What this task involves -
Down to the last line, repeat the records exactly.

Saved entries
==*==

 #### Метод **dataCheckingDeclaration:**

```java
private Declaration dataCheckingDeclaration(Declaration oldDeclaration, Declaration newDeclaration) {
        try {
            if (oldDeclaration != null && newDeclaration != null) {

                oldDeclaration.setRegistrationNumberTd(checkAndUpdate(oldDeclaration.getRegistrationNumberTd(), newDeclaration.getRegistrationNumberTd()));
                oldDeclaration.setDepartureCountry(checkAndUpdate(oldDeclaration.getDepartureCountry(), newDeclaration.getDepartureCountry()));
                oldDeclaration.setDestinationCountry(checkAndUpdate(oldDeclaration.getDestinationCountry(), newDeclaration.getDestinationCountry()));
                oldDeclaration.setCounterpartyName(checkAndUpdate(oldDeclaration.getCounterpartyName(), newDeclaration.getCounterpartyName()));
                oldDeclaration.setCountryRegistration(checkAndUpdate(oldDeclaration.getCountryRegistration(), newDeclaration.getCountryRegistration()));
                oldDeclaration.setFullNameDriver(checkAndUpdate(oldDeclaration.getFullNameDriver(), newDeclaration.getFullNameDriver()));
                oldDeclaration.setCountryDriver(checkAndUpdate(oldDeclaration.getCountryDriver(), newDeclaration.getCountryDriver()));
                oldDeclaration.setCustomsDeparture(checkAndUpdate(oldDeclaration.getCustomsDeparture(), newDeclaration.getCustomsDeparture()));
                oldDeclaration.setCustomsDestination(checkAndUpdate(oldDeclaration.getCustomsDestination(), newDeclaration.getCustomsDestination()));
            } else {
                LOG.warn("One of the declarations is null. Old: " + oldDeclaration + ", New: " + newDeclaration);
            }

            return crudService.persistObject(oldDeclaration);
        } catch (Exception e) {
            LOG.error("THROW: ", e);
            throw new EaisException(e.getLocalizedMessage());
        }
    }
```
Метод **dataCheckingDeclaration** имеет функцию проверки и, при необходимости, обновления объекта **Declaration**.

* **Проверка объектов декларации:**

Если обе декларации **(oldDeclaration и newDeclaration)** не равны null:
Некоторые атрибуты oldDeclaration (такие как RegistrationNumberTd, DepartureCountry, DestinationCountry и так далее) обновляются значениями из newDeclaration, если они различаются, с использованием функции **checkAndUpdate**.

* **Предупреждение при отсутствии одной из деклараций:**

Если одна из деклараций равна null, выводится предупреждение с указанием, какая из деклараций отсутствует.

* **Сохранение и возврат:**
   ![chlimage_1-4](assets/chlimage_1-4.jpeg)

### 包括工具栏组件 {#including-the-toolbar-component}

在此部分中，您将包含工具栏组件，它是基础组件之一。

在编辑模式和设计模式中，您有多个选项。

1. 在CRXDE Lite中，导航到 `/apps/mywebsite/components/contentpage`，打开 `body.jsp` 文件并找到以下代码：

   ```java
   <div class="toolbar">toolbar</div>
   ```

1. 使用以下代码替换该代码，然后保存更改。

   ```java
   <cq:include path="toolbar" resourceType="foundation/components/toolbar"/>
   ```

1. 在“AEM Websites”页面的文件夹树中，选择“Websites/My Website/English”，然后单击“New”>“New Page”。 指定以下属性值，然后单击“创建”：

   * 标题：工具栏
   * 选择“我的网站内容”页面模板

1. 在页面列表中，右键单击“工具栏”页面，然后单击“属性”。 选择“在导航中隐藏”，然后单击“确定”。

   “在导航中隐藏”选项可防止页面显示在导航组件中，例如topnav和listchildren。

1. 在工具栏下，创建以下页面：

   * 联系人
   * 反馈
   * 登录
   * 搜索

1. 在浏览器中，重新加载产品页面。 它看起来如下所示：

==*==

Your solution -
 #### Метод **dataCheckingDeclaration:**

```java
private Declaration dataCheckingDeclaration(Declaration oldDeclaration, Declaration newDeclaration) {
        try {
            if (oldDeclaration != null && newDeclaration != null) {

                oldDeclaration.setRegistrationNumberTd(checkAndUpdate(oldDeclaration.getRegistrationNumberTd(), newDeclaration.getRegistrationNumberTd()));
                oldDeclaration.setDepartureCountry(checkAndUpdate(oldDeclaration.getDepartureCountry(), newDeclaration.getDepartureCountry()));
                oldDeclaration.setDestinationCountry(checkAndUpdate(oldDeclaration.getDestinationCountry(), newDeclaration.getDestinationCountry()));
                oldDeclaration.setCounterpartyName(checkAndUpdate(oldDeclaration.getCounterpartyName(), newDeclaration.getCounterpartyName()));
                oldDeclaration.setCountryRegistration(checkAndUpdate(oldDeclaration.getCountryRegistration(), newDeclaration.getCountryRegistration()));
                oldDeclaration.setFullNameDriver(checkAndUpdate(oldDeclaration.getFullNameDriver(), newDeclaration.getFullNameDriver()));
                oldDeclaration.setCountryDriver(checkAndUpdate(oldDeclaration.getCountryDriver(), newDeclaration.getCountryDriver()));
                oldDeclaration.setCustomsDeparture(checkAndUpdate(oldDeclaration.getCustomsDeparture(), newDeclaration.getCustomsDeparture()));
                oldDeclaration.setCustomsDestination(checkAndUpdate(oldDeclaration.getCustomsDestination(), newDeclaration.getCustomsDestination()));
            } else {
                LOG.warn("One of the declarations is null. Old: " + oldDeclaration + ", New: " + newDeclaration);
            }

            return crudService.persistObject(oldDeclaration);
        } catch (Exception e) {
            LOG.error("THROW: ", e);
            throw new EaisException(e.getLocalizedMessage());
        }
    }
```
Метод **dataCheckingDeclaration** имеет функцию проверки и, при необходимости, обновления объекта **Declaration**.

* **Проверка объектов декларации:**

Если обе декларации **(oldDeclaration и newDeclaration)** не равны null:
Некоторые атрибуты oldDeclaration (такие как RegistrationNumberTd, DepartureCountry, DestinationCountry и так далее) обновляются значениями из newDeclaration, если они различаются, с использованием функции **checkAndUpdate**.

* **Предупреждение при отсутствии одной из деклараций:**

Если одна из деклараций равна null, выводится предупреждение с указанием, какая из деклараций отсутствует.

* **Сохранение и возврат:**
   ![chlimage_1-4](assets/chlimage_1-4.jpeg)

### 包括工具栏组件 {#including-the-toolbar-component}

在此部分中，您将包含工具栏组件，它是基础组件之一。

在编辑模式和设计模式中，您有多个选项。

1. 在CRXDE Lite中，导航到 `/apps/mywebsite/components/contentpage`，打开 `body.jsp` 文件并找到以下代码：

   ```java
   <div class="toolbar">toolbar</div>
   ```

1. 使用以下代码替换该代码，然后保存更改。

   ```java
   <cq:include path="toolbar" resourceType="foundation/components/toolbar"/>
   ```

1. 在“AEM Websites”页面的文件夹树中，选择“Websites/My Website/English”，然后单击“New”>“New Page”。 指定以下属性值，然后单击“创建”：

   * 标题：工具栏
   * 选择“我的网站内容”页面模板

1. 在页面列表中，右键单击“工具栏”页面，然后单击“属性”。 选择“在导航中隐藏”，然后单击“确定”。

   “在导航中隐藏”选项可防止页面显示在导航组件中，例如topnav和listchildren。

1. 在工具栏下，创建以下页面：

   * 联系人
   * 反馈
   * 登录
   * 搜索

1. 在浏览器中，重新加载产品页面。 它看起来如下所示：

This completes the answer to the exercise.